Zyprexa, Risperdal and other drugs for psychosis can cause particularly drastic weight gains.

"I have seen patients gain 100 pounds over the course of 9 to 12 months - people who started out a completely normal weight," Dr. Jensen said.

The drugs are prescribed for patients with illnesses like schizophrenia, bipolar disorder and severe depression that is resistant to other treatments. Growing concern about weight side effects from antipsychotics prompted a joint panel of American Psychiatric Association, the American Diabetes Association and other medical groups to issue a consensus statement last year urging doctors to monitor weight in patients who are taking them, and to consider switching medications for patients whose body weight increased by 5 percent or more.

If no alternative drugs are appropriate, Dr. Jensen sometimes suggests that the patient also be prescribed the anticonvulsant drug topiramate, sold as Topamax, which can also act as a mood stabilizer. Topiramate, which can have other side effects, has been associated with weight loss in some people. "There have been reports of people losing 10 percent of their body weight on topiramate," Dr. Jensen said.

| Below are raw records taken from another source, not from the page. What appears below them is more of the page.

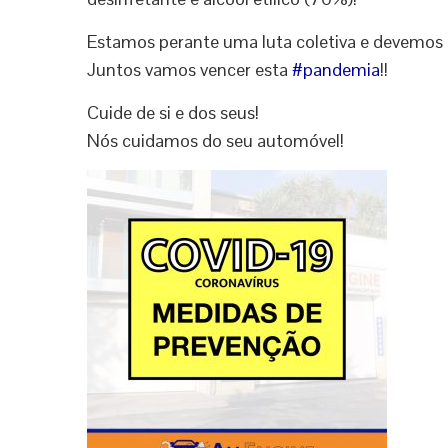
Estamos perante uma luta coletiva e devemos a
Juntos vamos vencer esta
#
pandemia
!!
Cuide de si e dos seus!
Nós cuidamos do seu automóvel!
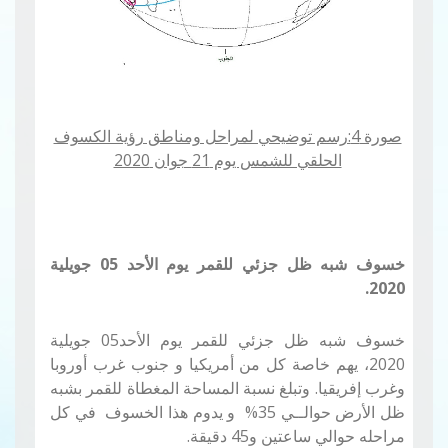
صورة 4:رسم توضيحي لمراحل ومناطق رؤية الكسوف
الحلقي للشمس يوم 21 جوان 2020
خسوف شبه ظل جزئي للقمر
يوم الأحد
05
جويلية
2020.
خسوف شبه ظل جزئي للقمر يوم الأحد
05
جويلية
2020، يهم خاصة كل من أمريكيا و جنوب غرب أوروبا
وغرب إفريقيا
.
وتبلغ نسبة المساحة المغطاة للقمر بشبه
ظل الأرض حوالــي 35
%
و يدوم هذا الخسوف في كل
مراحله حوالي ساعتين و45 دقيقة.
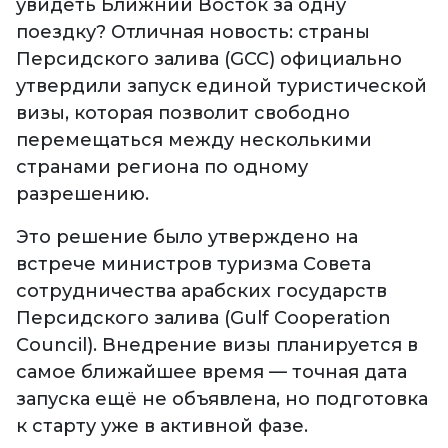
увидеть Ближний Восток за одну
поездку? Отличная новость: страны
Персидского залива (GCC) официально
утвердили запуск единой туристической
визы, которая позволит свободно
перемещаться между несколькими
странами региона по одному
разрешению.
Это решение было утверждено на
встрече министров туризма Совета
сотрудничества арабских государств
Персидского залива (Gulf Cooperation
Council). Внедрение визы планируется в
самое ближайшее время — точная дата
запуска ещё не объявлена, но подготовка
к старту уже в активной фазе.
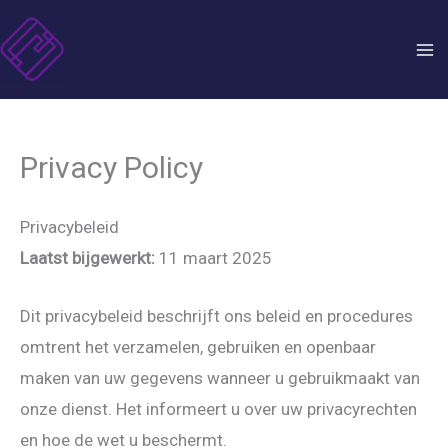
Skip
to
content
Privacy Policy
Privacybeleid
Laatst bijgewerkt:
11 maart 2025
Dit privacybeleid beschrijft ons beleid en procedures
omtrent het verzamelen, gebruiken en openbaar
maken van uw gegevens wanneer u gebruikmaakt van
onze dienst. Het informeert u over uw privacyrechten
en hoe de wet u beschermt.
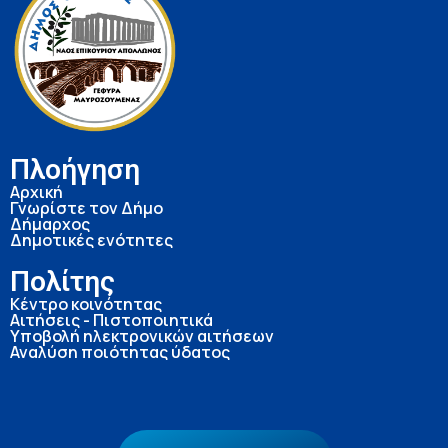
Πλοήγηση
Αρχική
Γνωρίστε τον Δήμο
Δήμαρχος
Δημοτικές ενότητες
Πολίτης
Κέντρο κοινότητας
Αιτήσεις - Πιστοποιητικά
Υποβολή ηλεκτρονικών αιτήσεων
Αναλύση ποιότητας ύδατος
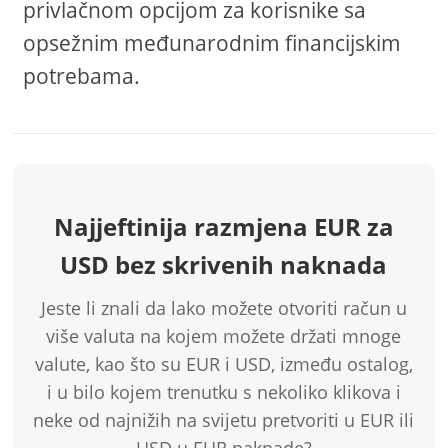
privlačnom opcijom za korisnike sa
opsežnim međunarodnim financijskim
potrebama.
Najjeftinija razmjena EUR za
USD bez skrivenih naknada
Jeste li znali da lako možete otvoriti račun u
više valuta na kojem možete držati mnoge
valute, kao što su EUR i USD, između ostalog,
i u bilo kojem trenutku s nekoliko klikova i
neke od najnižih na svijetu pretvoriti u EUR ili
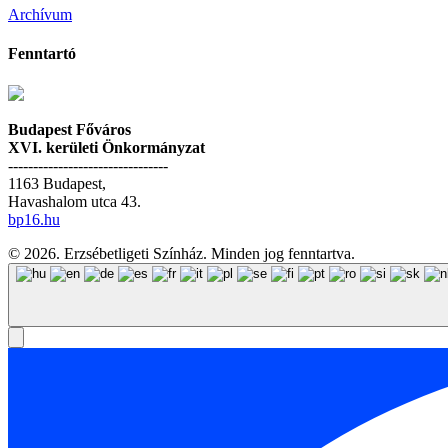
Archívum
Fenntartó
Budapest Főváros
XVI. kerületi Önkormányzat
--------------------------------
1163 Budapest,
Havashalom utca 43.
bp16.hu
© 2026. Erzsébetligeti Színház. Minden jog fenntartva.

Another option is to prescribe drugs specifically designed for weight loss, like Xenical, which blocks the digestion of some fat, and Meridia, which suppresses appetite. But these are often inadequate, Dr. Jensen said.

Antidepressants like Prozac and Paxil taken over months or years can also cause some people to gain a few extra pounds. "Some of them cause weight loss temporarily, but they all can lead to weight gain after a long period of time," Dr. Aronne said. "The problem is, we don't have good alternatives."

Drugs taken to control blood pressure, like beta blockers and calcium channel blockers, do not necessarily encourage weight gain, Dr. Jensen said, but they seem to make it harder for some patients to lose weight.

Antihistamines, which people usually take on their own to control allergic reactions or to help themselves get to sleep, can promote weight gain, too. This occurs only in a minority of people who take the drugs, said Dr. Linda B. Ford, director of the Asthma and Allergy Center in Omaha.

It is not known exactly how drugs cause weight gain. Antihistamines may increase hunger because histamine receptors are thought to play a role in appetite. The antipsychotics seem to increase appetite, too. "Patients don't complain of being ravenously hungry, but if you watch them, they're just eating a lot," Dr. Jensen said.

Recent research suggests that TZD's may work in part by keeping fat cells from releasing free fatty acids into the blood stream, where they can impair insulin function, said Dr. Mitchell Lazar, an endocrinologist who is the director of the Institute for Diabetes, Obesity and Metabolism at the University of Pennsylvania. That would explain how the drugs can improve insulin function even as the patient gains fat. That means that TZD-induced weight gain may not necessarily worsen a patient's diabetes. But for some patients that may be little consolation.

"I've been overweight my entire life," Ms. Israel said. "The last thing I needed was to gain more."